Posted: Fri Dec 09, 2005 10:38 am
by Ambush Commander
Internet Explorer is guessing. That's it.

Still pulling my hair out! This is probably something people have experienced before... MySQL 4.1 only code is not an option for me unfortunantely.

Edit
A common strategy for applications built using MySQL 4.0 that needed to handle data in multi-byte character encodings (such as UTF-8) that were not supported natively was to simply store the data in VARCHAR fields (or TEXT, CHAR, etc). The application would either ignore the fact that MySQL would simply sort the data incorrectly for strings that weren't really in the character set that the server thought they were, or do the sorting in the application. That strategy worked fine, you just had to handle all of the encoding issues in your application, and you also lost the ability to take full advantage of MySQL's full-text searching.
Vrm. So why doesn't this particular character insert correctly?

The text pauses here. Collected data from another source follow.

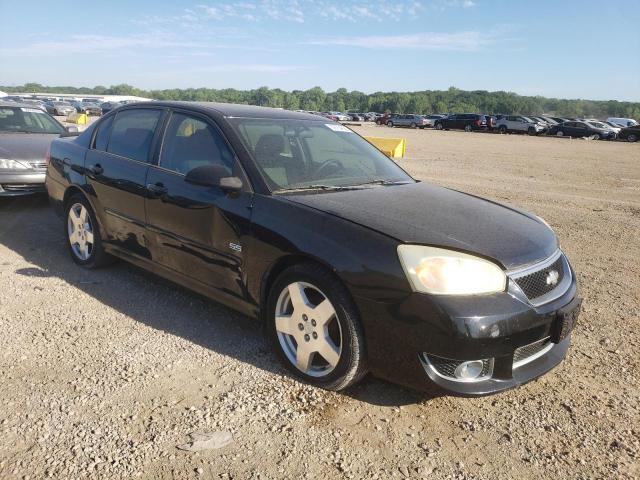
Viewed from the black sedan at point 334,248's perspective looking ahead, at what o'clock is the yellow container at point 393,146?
The yellow container is roughly at 8 o'clock from the black sedan.

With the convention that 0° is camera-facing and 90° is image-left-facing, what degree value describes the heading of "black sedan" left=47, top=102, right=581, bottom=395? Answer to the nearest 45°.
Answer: approximately 315°

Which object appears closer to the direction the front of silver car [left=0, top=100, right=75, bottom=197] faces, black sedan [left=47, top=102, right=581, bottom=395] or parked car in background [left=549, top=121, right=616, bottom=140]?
the black sedan

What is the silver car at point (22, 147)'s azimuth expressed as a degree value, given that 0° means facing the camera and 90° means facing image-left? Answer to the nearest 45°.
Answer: approximately 315°

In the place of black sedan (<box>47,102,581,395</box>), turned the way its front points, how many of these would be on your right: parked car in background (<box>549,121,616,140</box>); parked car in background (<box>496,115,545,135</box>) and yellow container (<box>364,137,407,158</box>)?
0

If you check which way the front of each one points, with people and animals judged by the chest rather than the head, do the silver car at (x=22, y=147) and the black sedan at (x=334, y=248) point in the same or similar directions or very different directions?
same or similar directions

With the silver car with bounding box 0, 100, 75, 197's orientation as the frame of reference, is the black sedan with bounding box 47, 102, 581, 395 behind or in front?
in front

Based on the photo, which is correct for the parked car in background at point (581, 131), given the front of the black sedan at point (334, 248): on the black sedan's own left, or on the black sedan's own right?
on the black sedan's own left

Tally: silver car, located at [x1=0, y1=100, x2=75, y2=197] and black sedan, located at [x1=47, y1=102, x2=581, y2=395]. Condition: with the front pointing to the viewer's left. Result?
0

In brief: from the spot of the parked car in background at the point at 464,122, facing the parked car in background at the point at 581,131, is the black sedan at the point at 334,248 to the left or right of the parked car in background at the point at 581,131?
right

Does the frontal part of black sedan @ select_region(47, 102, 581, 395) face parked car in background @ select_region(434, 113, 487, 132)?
no

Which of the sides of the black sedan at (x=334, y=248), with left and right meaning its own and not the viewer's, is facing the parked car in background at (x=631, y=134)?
left

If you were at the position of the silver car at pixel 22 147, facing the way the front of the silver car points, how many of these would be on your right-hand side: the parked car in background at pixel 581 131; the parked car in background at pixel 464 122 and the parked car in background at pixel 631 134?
0
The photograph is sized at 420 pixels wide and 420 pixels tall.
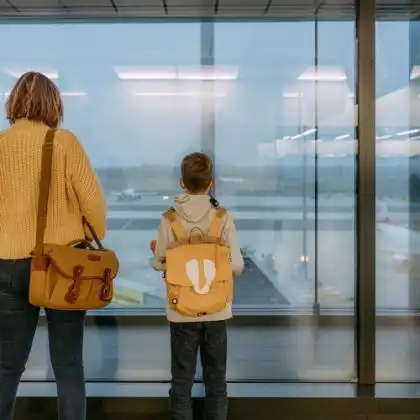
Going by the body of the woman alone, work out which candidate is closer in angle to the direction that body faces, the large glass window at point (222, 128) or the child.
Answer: the large glass window

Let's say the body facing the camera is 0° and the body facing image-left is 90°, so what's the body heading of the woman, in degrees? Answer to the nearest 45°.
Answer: approximately 180°

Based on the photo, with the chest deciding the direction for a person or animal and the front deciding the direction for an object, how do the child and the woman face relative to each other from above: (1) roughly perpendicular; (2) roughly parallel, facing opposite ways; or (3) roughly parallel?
roughly parallel

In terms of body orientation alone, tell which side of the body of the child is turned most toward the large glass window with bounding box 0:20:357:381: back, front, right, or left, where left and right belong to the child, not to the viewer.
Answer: front

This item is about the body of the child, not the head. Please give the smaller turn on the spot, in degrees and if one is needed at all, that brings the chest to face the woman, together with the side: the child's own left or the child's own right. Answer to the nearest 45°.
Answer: approximately 135° to the child's own left

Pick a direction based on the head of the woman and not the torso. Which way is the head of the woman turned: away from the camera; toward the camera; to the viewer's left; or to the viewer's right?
away from the camera

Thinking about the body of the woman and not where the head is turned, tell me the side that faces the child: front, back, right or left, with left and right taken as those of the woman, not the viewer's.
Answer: right

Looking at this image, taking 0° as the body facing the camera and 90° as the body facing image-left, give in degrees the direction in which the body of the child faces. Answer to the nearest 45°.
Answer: approximately 180°

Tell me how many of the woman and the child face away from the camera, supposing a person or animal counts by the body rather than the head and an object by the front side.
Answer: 2

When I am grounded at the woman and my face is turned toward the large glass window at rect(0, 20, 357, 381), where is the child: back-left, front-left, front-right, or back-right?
front-right

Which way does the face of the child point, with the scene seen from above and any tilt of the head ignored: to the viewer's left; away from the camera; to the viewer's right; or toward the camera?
away from the camera
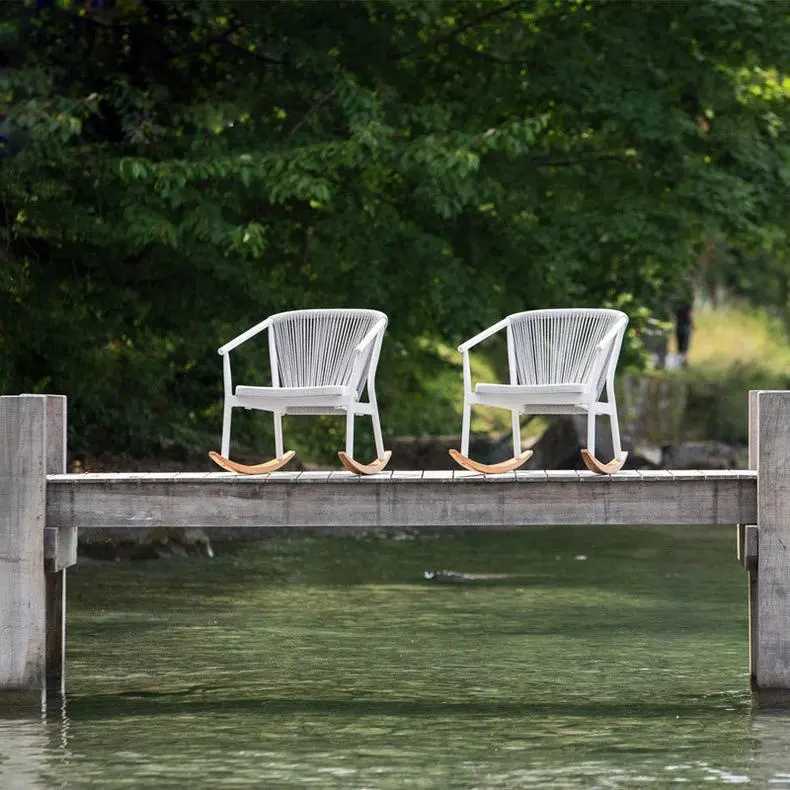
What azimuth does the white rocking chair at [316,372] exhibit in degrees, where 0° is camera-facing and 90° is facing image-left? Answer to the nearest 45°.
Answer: approximately 45°

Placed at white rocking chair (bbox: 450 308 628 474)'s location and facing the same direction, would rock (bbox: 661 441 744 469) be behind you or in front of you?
behind

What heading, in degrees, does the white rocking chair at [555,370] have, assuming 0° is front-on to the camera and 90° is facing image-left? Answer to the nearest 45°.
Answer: approximately 45°

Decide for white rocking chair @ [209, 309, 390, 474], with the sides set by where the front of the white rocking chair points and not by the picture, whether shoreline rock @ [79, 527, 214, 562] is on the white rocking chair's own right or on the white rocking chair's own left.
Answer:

Edit 2 - It just gets screwier and screwier. MySQL 4.0 can handle it fine without the _utf8, but MySQL 4.1 can't!

Edit 3 - And then magically, via PHPMyAdmin,

Code: Select all

INSERT `comments` (
`id` ,
`contents`
)
VALUES (
'100', '&#21326;'
)
works.

Edit 4 It appears PHP is opening a connection to MySQL via Latin1 while PHPMyAdmin is using Unicode. It is a ADOdb problem!

Posted: Fri Dec 09, 2005 11:53 am
by Ambush Commander
Fixed for 4.1

The problem was I was sending data over a latin1 wire when it actually was utf-8. Fixed by executing SET NAMES utf8 right after opening the connection (thus, the _utf8 solution did work, but this is a much stabler way of doing it). Still trying to find the MySQL 4.0 equivalent.

Posted: Fri Dec 09, 2005 12:24 pm
by Ambush Commander
Final Solution

A little known change of behavior that occurred when MySQL 4.0 went 4.1 was how MySQL handles characters that are not in the character set we are operating under.

In 4.0, MySQL was very, very tolerant and would let everything save murder get past it.

In 4.1, MySQL was a bit more strict. If you said the connection was latin1, and you sent Unicode data that had octets that weren't valid latin1, MySQL would translate them into ?, breaking the Unicode word.

The trick, then, is to change the charset to UTF-8 only when running MySQL 4.1, as this directive 1) doesn't exist and 2) isn't necessary in MySQL 4.0.

The PHP manual trumps the MySQL manual in this aspect: it tells you exactly what has changed exactly on that page, while MySQL you have to do some hunting around: changes aren't that obvious.